Hillary Rodham Clinton ended January with $7.6 million in debt — not including the $5 million personal loan she gave to her campaign in the run-up to the critical Super Tuesday elections, according to financial reports released Wednesday.
Well that certainly is a shock. I assumed that she was better off then she is.
So, where did the money go?
She'd blazed through most of it — spending $11 million on ads, $3.8 million on messaging guru Mark Penn and $1,300 at Dunkin' Donuts, to name just a few expenditures — leaving her campaign woefully unprepared for an extended battle for the Democratic presidential nomination.
$1,300 a Dunkin' Donuts. Let that sink in. $1,300...in Doughnuts.

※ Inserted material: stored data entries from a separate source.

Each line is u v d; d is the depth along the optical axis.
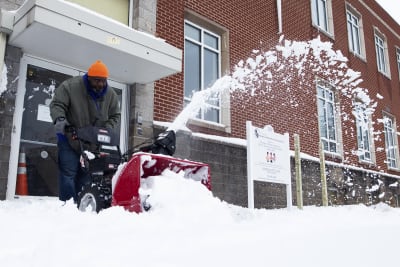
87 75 4.40
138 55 5.88
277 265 1.54
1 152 5.07
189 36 8.61
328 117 12.72
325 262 1.59
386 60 17.92
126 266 1.54
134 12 7.31
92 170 3.69
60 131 3.86
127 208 3.32
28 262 1.70
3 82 5.21
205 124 8.16
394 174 16.23
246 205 8.43
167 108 7.52
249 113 9.44
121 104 6.85
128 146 6.73
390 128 17.09
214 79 9.02
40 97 5.84
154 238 2.19
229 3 9.51
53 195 5.78
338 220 4.08
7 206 3.87
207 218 3.28
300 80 11.48
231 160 8.27
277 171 7.05
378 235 2.37
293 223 3.47
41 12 4.85
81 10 5.27
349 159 13.20
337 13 14.37
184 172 3.85
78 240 2.08
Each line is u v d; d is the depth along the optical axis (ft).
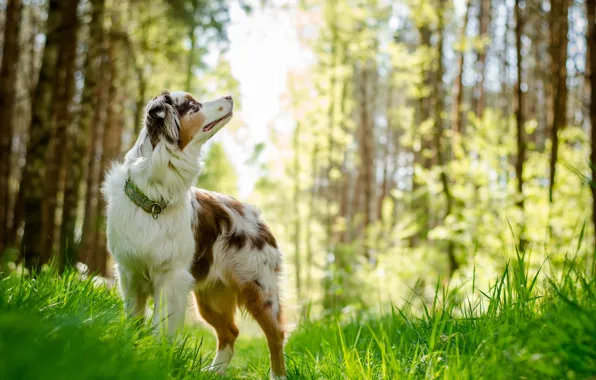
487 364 8.55
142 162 12.98
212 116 13.67
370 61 85.81
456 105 48.80
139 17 46.78
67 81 35.63
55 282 11.53
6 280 11.31
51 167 37.86
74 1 32.35
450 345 10.78
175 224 12.96
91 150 53.01
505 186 38.14
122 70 51.55
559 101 37.78
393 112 75.41
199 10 48.11
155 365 7.91
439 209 50.26
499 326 9.46
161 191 12.82
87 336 7.66
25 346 6.13
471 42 45.93
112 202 13.20
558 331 7.81
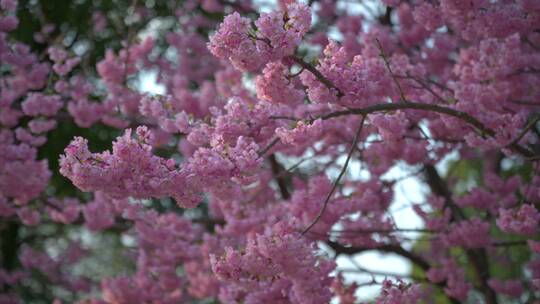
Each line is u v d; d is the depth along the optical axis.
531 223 5.52
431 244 8.79
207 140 4.88
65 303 12.48
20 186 7.24
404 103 4.59
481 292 8.02
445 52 7.51
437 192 7.88
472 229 6.82
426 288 9.12
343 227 6.83
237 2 9.70
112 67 7.74
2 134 7.32
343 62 4.50
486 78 5.45
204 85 7.70
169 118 5.73
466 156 8.52
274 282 5.60
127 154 4.13
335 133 6.61
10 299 10.81
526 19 5.68
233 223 7.04
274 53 4.12
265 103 4.84
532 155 5.25
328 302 5.34
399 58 5.90
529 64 6.20
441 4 5.68
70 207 8.30
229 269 4.81
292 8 4.12
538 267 7.73
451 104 5.57
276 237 4.69
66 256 11.73
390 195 7.12
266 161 8.18
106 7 10.75
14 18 7.30
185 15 10.53
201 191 4.36
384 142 6.25
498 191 7.60
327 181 6.44
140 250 8.53
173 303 8.43
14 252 11.92
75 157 4.13
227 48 4.11
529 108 6.71
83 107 7.84
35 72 7.69
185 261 8.11
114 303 8.39
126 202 7.48
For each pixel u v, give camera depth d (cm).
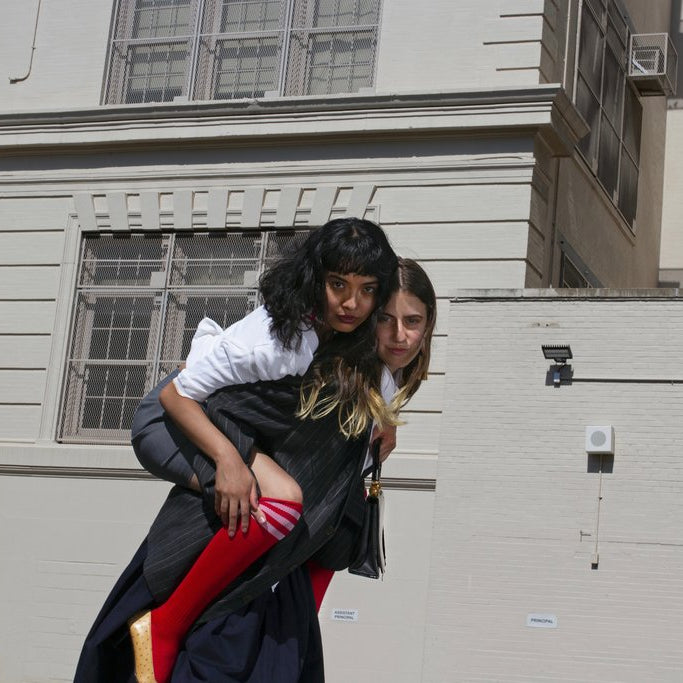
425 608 1548
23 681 1675
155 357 1750
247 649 328
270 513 321
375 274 324
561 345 1442
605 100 2172
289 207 1736
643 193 2552
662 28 2755
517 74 1723
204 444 323
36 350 1795
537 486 1461
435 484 1574
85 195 1828
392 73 1772
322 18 1845
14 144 1852
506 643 1437
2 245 1848
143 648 329
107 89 1897
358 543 367
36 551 1714
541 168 1716
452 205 1689
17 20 1947
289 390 327
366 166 1725
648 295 1459
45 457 1733
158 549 333
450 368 1513
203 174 1783
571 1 1894
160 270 1784
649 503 1420
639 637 1396
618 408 1449
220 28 1888
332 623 1571
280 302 322
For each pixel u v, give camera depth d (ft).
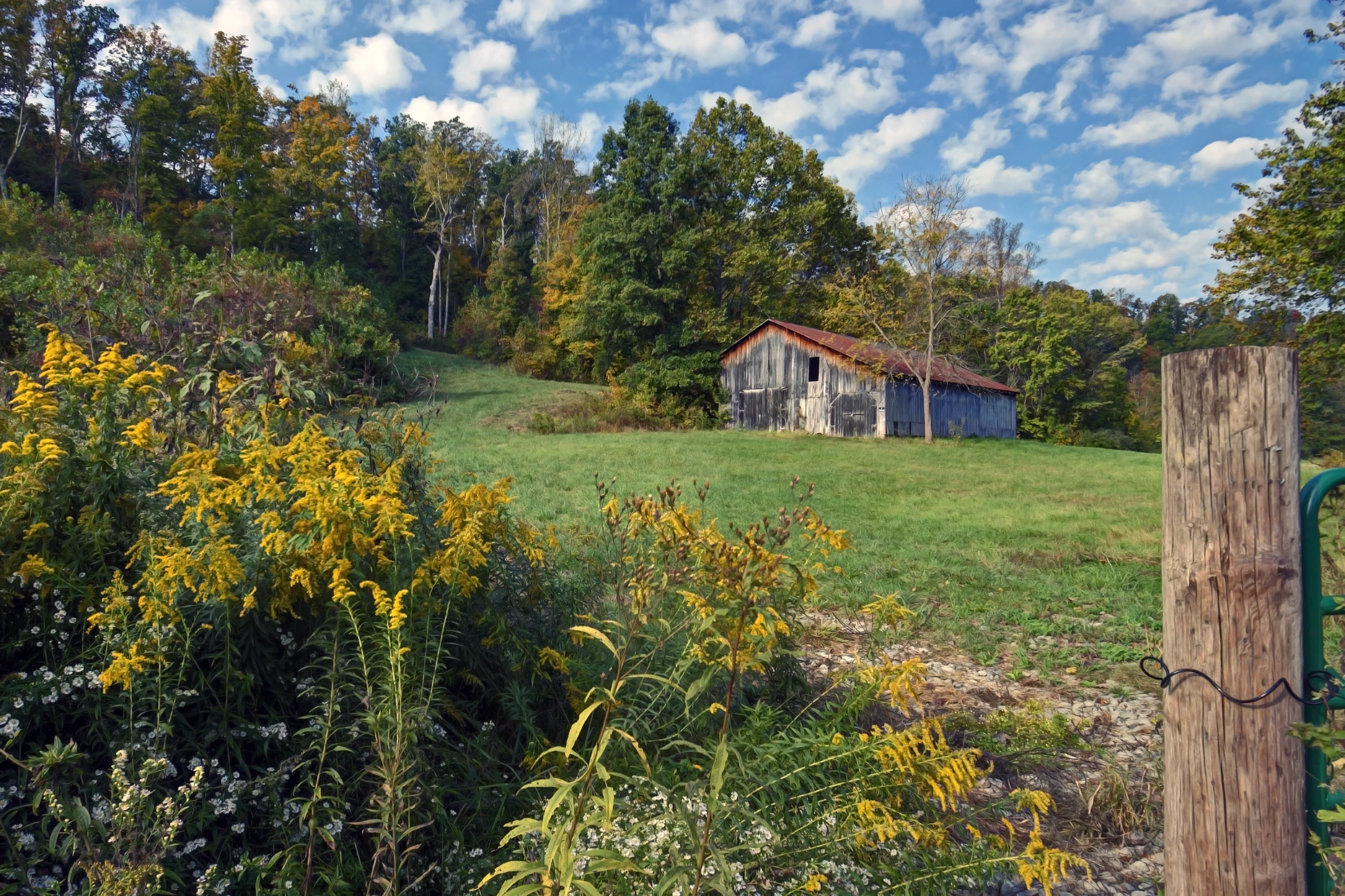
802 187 163.94
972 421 120.78
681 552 8.82
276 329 20.26
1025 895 9.50
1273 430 6.11
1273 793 6.10
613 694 5.40
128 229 100.12
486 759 8.88
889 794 7.57
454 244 250.57
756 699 11.55
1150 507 49.85
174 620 7.23
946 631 22.06
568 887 4.37
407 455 12.59
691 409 122.11
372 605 8.25
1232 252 58.39
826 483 58.39
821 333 119.44
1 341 31.89
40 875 6.45
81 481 8.84
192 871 6.87
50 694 6.85
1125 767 13.44
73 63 171.63
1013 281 180.45
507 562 11.32
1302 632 6.23
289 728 8.35
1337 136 53.72
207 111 177.17
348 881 7.06
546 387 139.13
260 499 9.10
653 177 147.43
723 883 5.02
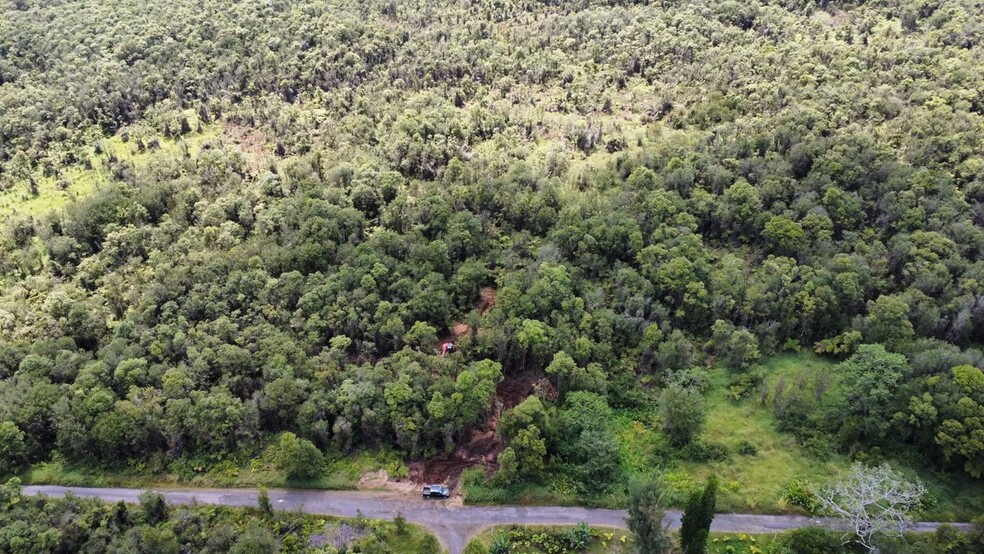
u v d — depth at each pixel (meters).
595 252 143.38
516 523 102.38
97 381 117.62
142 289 138.62
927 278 126.88
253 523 100.31
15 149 196.00
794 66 198.38
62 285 143.75
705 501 86.69
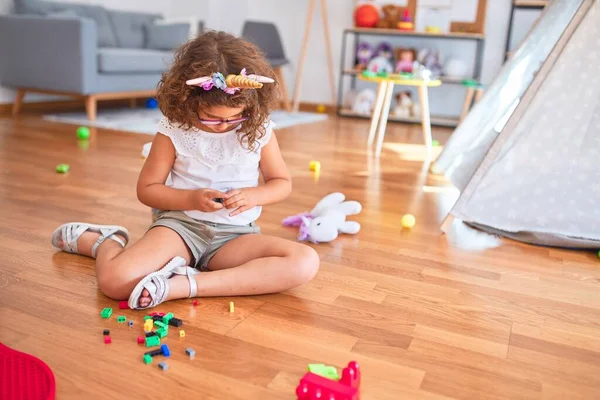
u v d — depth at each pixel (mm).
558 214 1728
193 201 1182
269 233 1687
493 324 1160
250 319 1115
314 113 4984
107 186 2125
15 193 1964
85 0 4395
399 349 1034
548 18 2066
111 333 1028
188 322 1087
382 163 2885
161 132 1220
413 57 4734
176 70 1131
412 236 1729
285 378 917
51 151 2723
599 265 1559
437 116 4781
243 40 1189
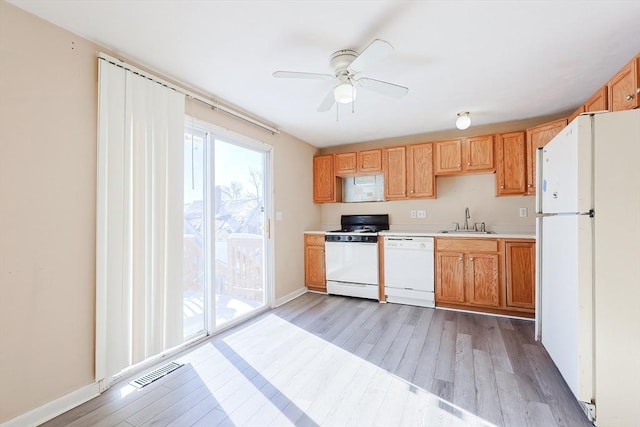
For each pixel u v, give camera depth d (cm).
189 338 260
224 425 159
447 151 378
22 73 159
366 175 455
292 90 267
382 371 211
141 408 174
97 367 187
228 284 383
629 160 149
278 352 242
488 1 158
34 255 163
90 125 188
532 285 307
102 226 191
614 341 150
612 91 220
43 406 165
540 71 236
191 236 296
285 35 187
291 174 412
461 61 220
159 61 217
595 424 151
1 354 151
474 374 204
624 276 149
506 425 155
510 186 343
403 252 368
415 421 160
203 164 280
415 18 171
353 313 338
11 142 155
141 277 211
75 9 160
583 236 154
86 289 186
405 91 217
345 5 160
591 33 186
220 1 156
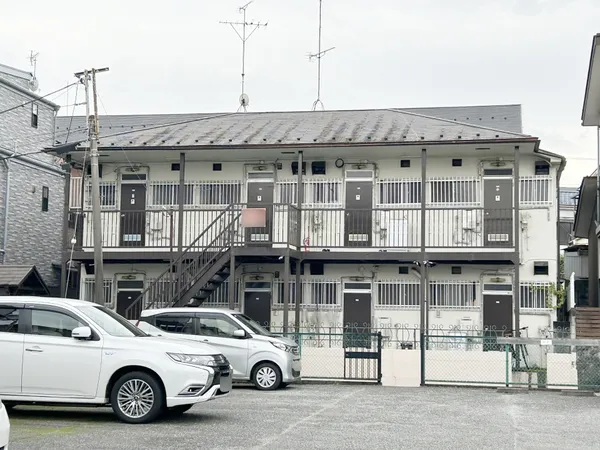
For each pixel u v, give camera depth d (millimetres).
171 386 12016
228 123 28266
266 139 25047
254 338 18531
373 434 11734
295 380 18875
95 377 12086
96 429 11578
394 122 26984
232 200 26500
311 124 27453
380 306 25438
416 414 14219
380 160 25859
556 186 25094
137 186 27000
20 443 10336
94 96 22250
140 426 11914
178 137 26000
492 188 25250
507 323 24750
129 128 32375
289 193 26203
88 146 25156
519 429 12586
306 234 25531
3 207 28516
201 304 25000
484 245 24375
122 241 26250
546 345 19188
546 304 24547
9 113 28812
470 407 15500
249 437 11141
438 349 20609
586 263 31250
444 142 23469
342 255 24531
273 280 26031
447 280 25188
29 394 12148
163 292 24188
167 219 26328
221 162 26688
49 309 12500
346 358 20656
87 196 27234
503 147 23922
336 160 26016
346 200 25859
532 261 24766
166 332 18625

What's worse is that this is the kind of fiscal responsibility that Hillary has shown with her own campaign funds, what do you suppose she would be doing if she were President? How do you suppose her "Universal Health Care" would be doing if she's spending faster then she can earn it?
We'd be bankrupt, that's where.
And what's worse for her, is people are noticing what I've assumed a while ago, she underestimated her competition and made assumptions that didn't pan out. No "Plan B" if you will. If she doesn't have a "Plan B" for her Presidential campaign, she sure as hell wouldn't have a "Plan B" if things got bad for us. Not Presidential material if you ask me.
She simply did not have the cash to compete in the post-Feb. 5 states, mostly because her campaign spending blueprint was built around two flawed premises: that no one would be able to match her fundraising and that the nomination would be decided on Super Tuesday.